Desvió la mirada, con la sonrisa casi beatífica aún en la cara. Era evidente que la conversación había terminado. Su madre volvió a entrar con el policía, y Jenna anunció que se iba a la cama. Rebecca la abrazó y le dijo que después iría a ver cómo estaba. La niña se despidió del policía y de mí y subió a su habitación.

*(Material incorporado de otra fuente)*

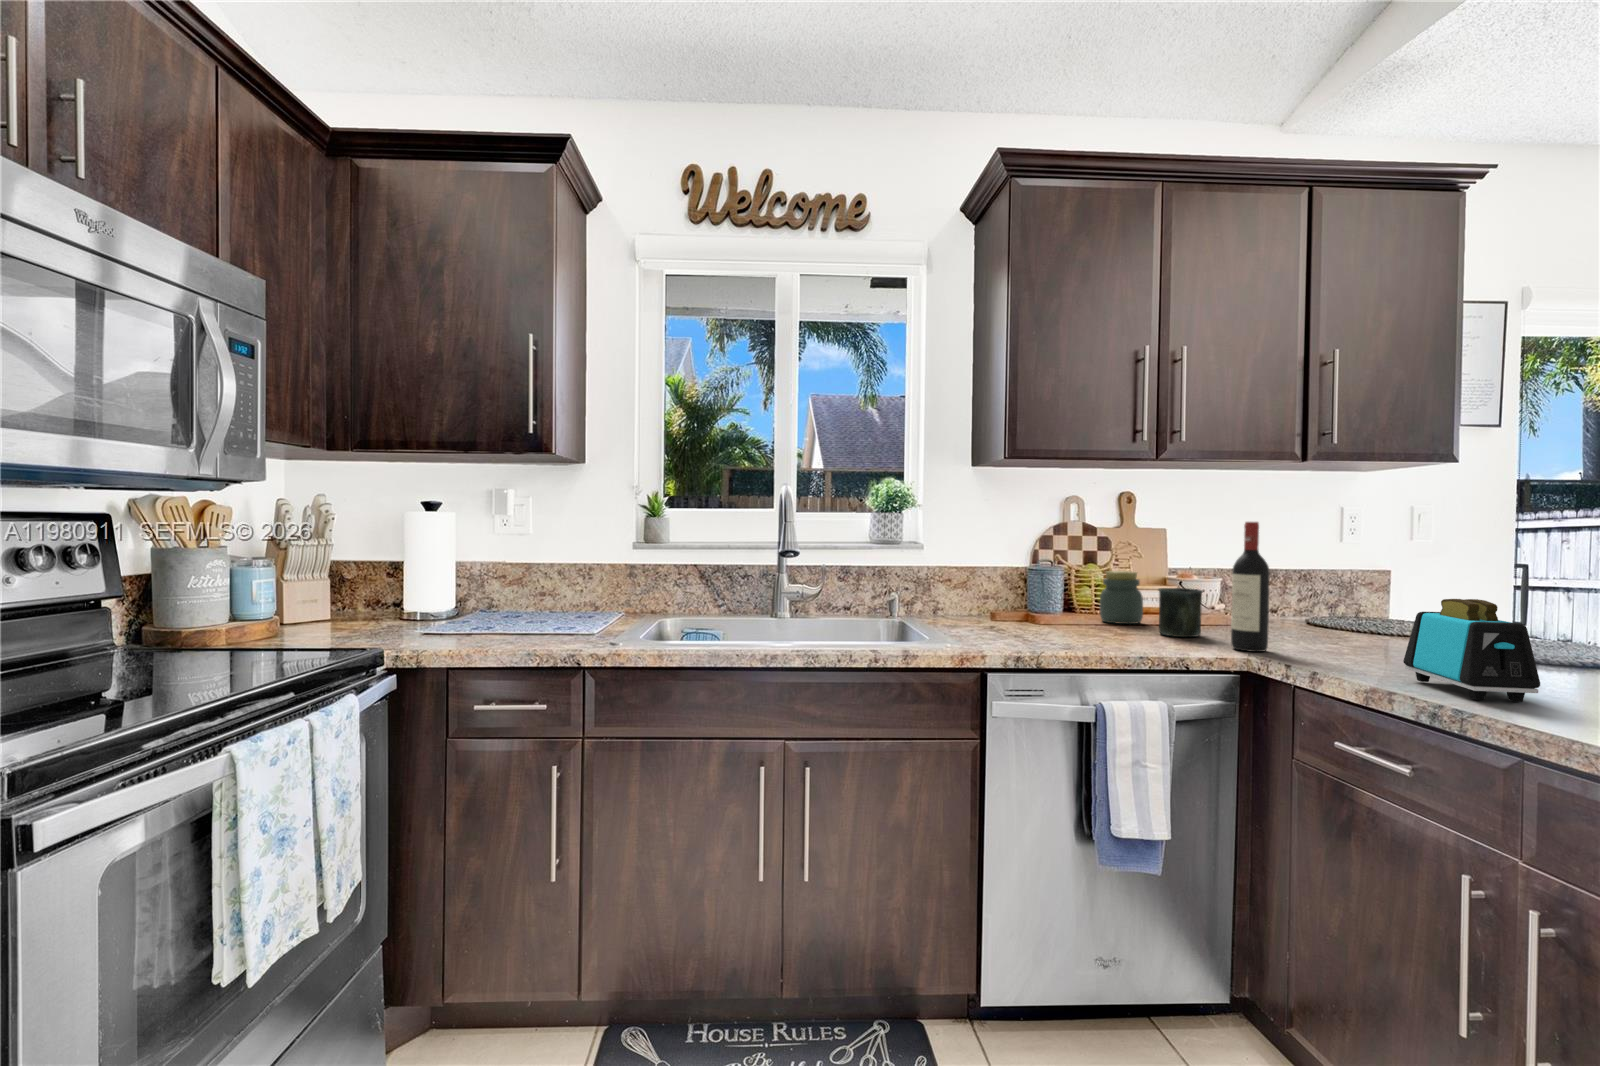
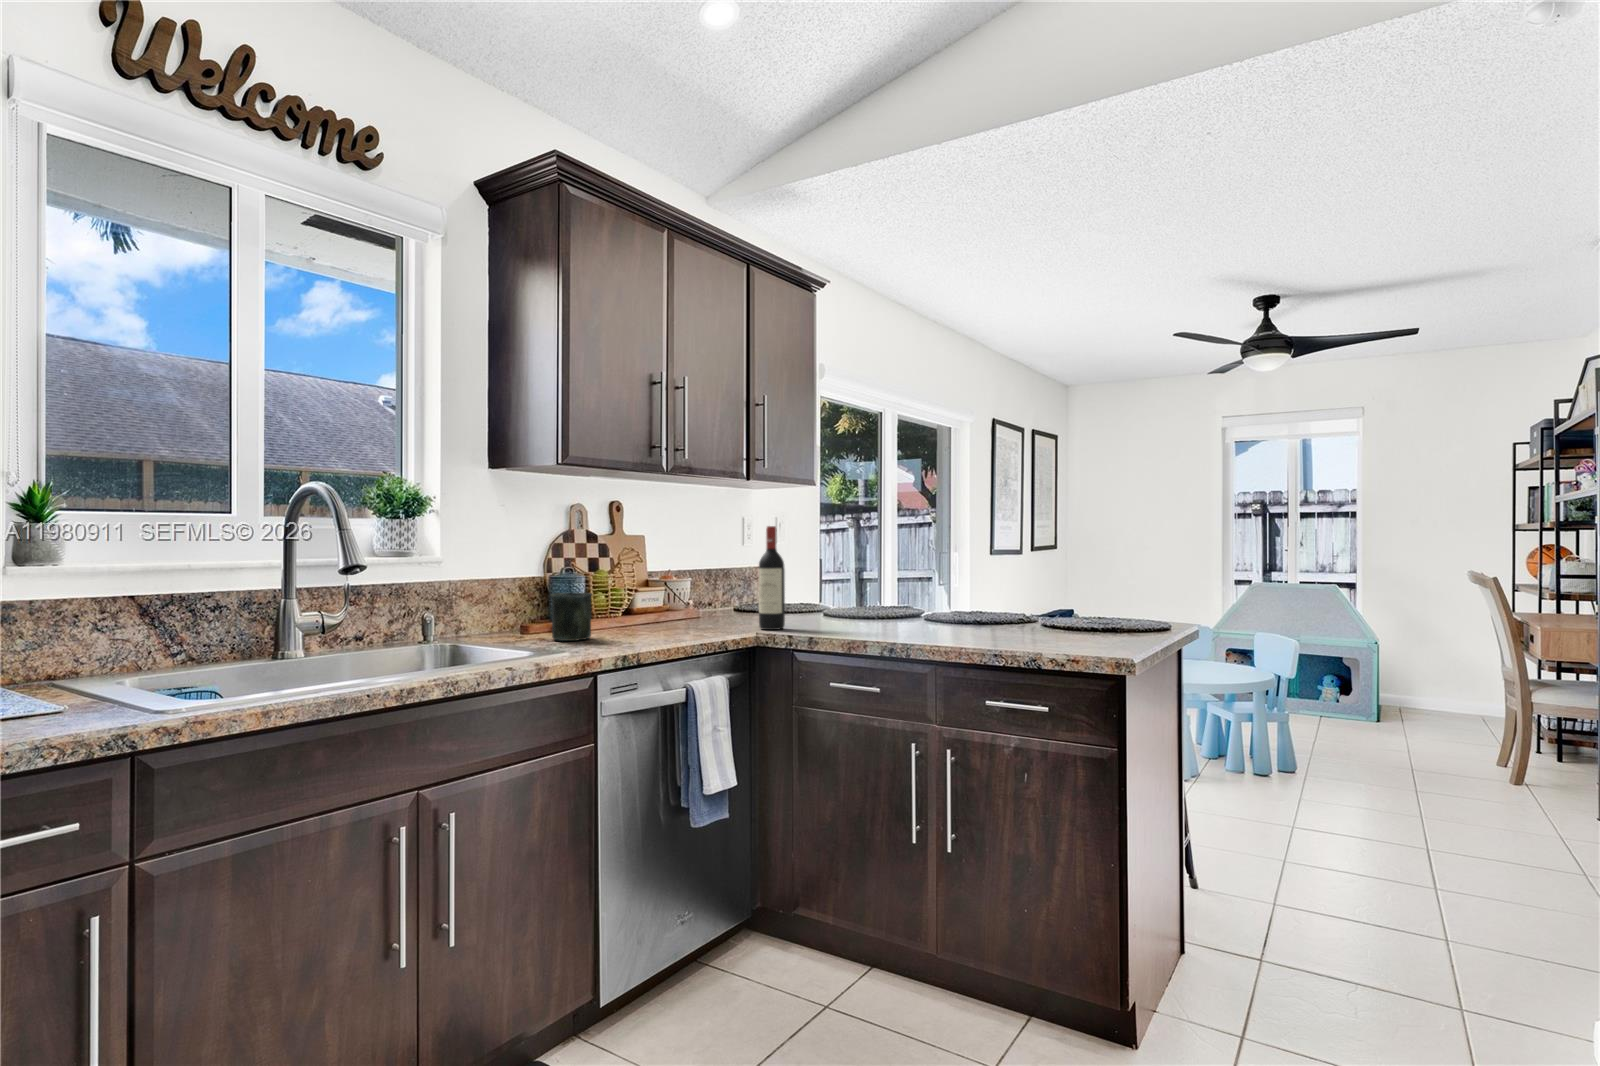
jar: present [1100,571,1143,624] -> none [614,575,651,624]
mug: present [1158,588,1203,637] -> present [551,593,592,641]
toaster: present [1403,599,1540,702] -> none [889,574,968,637]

Rebecca Clay vivía en una zona conocida como Willard. Su casa, una construcción compacta pero imponente del siglo XIX, se hallaba en Willard Haven Park, una calle sin salida perpendicular a Willard Beach, a un paso de Willard Haven Road; allí se había criado y, tras la desaparición de su padre, había vuelto a ocuparla. Cuando finalmente se fue el policía, tras prometer que más tarde esa misma noche o a la mañana siguiente pasaría por allí un inspector, salí a echar una ojeada y repetí el recorrido del agente, pero saltaba a la vista que el hombre que había roto el cristal se había marchado hacía rato. Seguí el rastro de sangre hasta Deake Street, paralela a Willard Haven Park por el lado derecho, y lo perdí allí donde el hombre se había subido a un coche y se había marchado. Telefoneé a Rebecca Clay desde la acera, y me dio los nombres de algunos de los vecinos desde cuyas casas se veía el lugar donde había estado aparcado el coche. Sólo uno de ellos había visto algo, una mujer de mediana edad llamada Lisa Hulmer, cuya mirada inducía a pensar que tal vez considerase un cumplido el apelativo «fulana», y ni siquiera su declaración me fue de gran ayuda. Recordaba un coche de color rojo oscuro aparcado al otro lado de la calle, pero no supo decirme la marca ni la matrícula. No obstante, me invitó a entrar en su casa e insinuó que quizá me apeteciera tomar una copa. Era evidente que la había sorprendido tras haberse bebido ya media jarra de algo afrutado y alcohólico. Cuando entré y cerró la puerta a mis espaldas, me recordó, con una incómoda sensación, el portazo de la celda de un condenado.